> [Assignment]
Find and copy the lines in the records beneath this task that contain the word "from".

> [Exercise data]
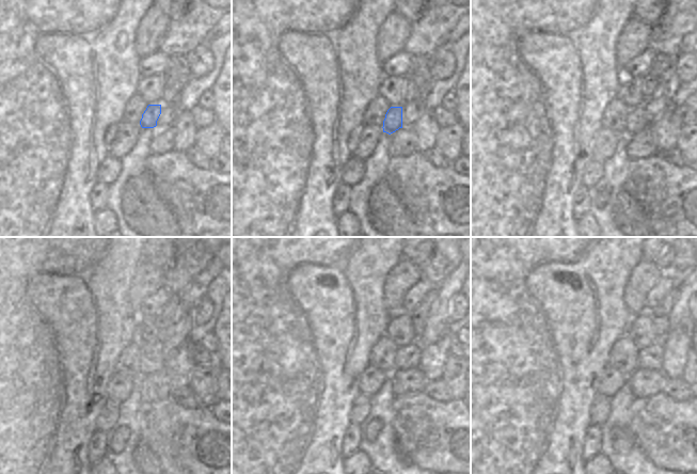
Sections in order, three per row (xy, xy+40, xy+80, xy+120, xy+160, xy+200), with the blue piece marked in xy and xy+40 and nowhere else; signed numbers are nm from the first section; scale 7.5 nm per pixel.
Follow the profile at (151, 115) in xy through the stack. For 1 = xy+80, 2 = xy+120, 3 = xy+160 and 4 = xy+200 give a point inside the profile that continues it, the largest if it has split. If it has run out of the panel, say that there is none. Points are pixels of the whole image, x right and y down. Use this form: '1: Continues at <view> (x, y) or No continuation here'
1: Continues at xy+80 (636, 120)
2: Continues at xy+120 (154, 358)
3: Continues at xy+160 (408, 357)
4: Continues at xy+200 (651, 358).

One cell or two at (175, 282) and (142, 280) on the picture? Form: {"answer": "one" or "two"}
{"answer": "two"}

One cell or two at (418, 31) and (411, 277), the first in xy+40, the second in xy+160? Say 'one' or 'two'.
two

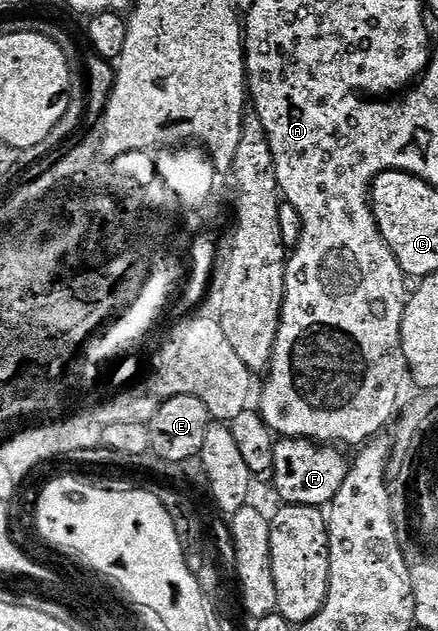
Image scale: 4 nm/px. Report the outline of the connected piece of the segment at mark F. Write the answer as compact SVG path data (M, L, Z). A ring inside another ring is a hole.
M282 438L274 445L273 472L270 475L274 481L277 494L285 505L327 507L340 490L341 484L347 479L349 459L339 451L339 447L332 444L316 443L307 438Z

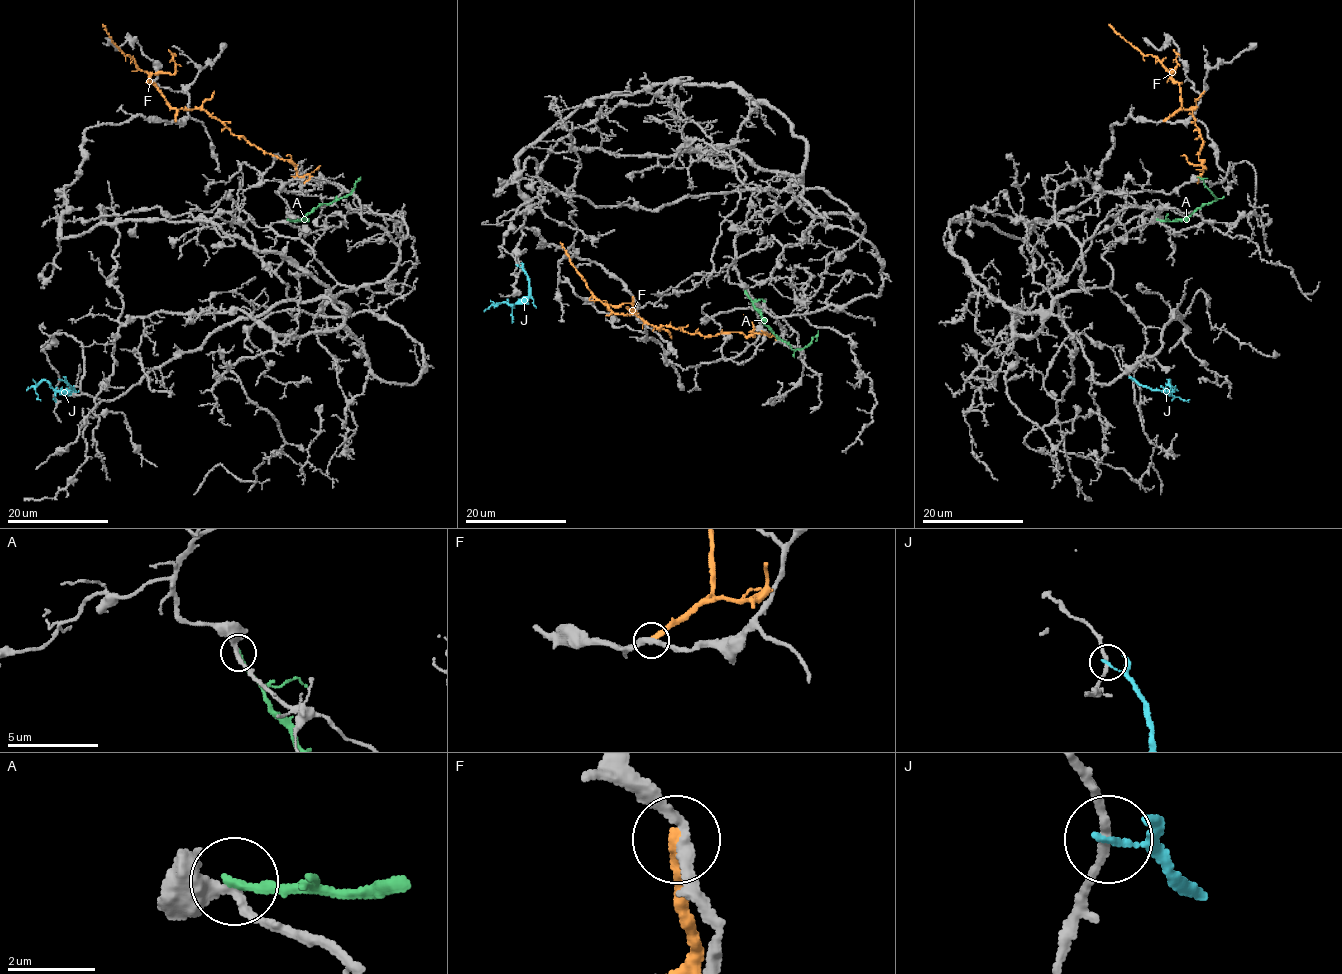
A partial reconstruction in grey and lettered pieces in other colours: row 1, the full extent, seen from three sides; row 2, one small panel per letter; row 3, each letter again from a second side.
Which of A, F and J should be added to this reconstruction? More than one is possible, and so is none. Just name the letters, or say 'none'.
none

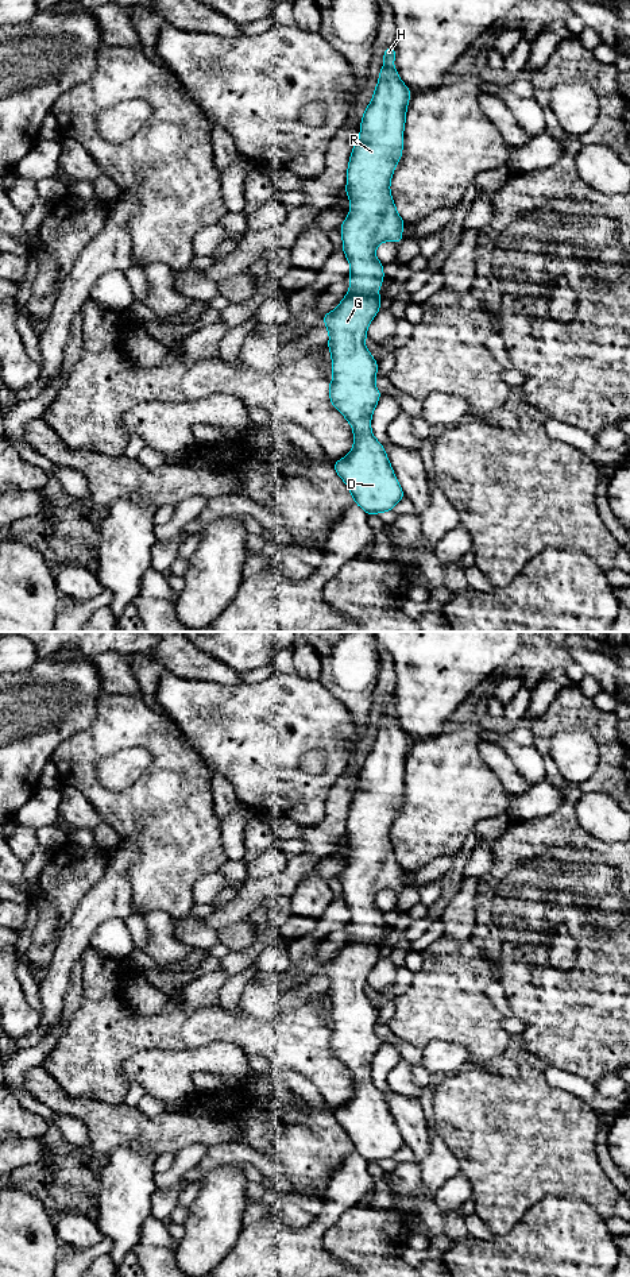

> [Exercise response]
Sections in order, three per row (xy, xy+40, xy+80, xy+120, xy+160, xy+200), with the blue piece marked in xy and xy+40 and nowhere else; signed numbers are nm from the first section; scale 7.5 nm per pixel.
A partial reconstruction in grey and lettered pieces in other colours: row 1, the full extent, seen from three sides; row 2, one small panel per letter; row 3, each letter again from a second side.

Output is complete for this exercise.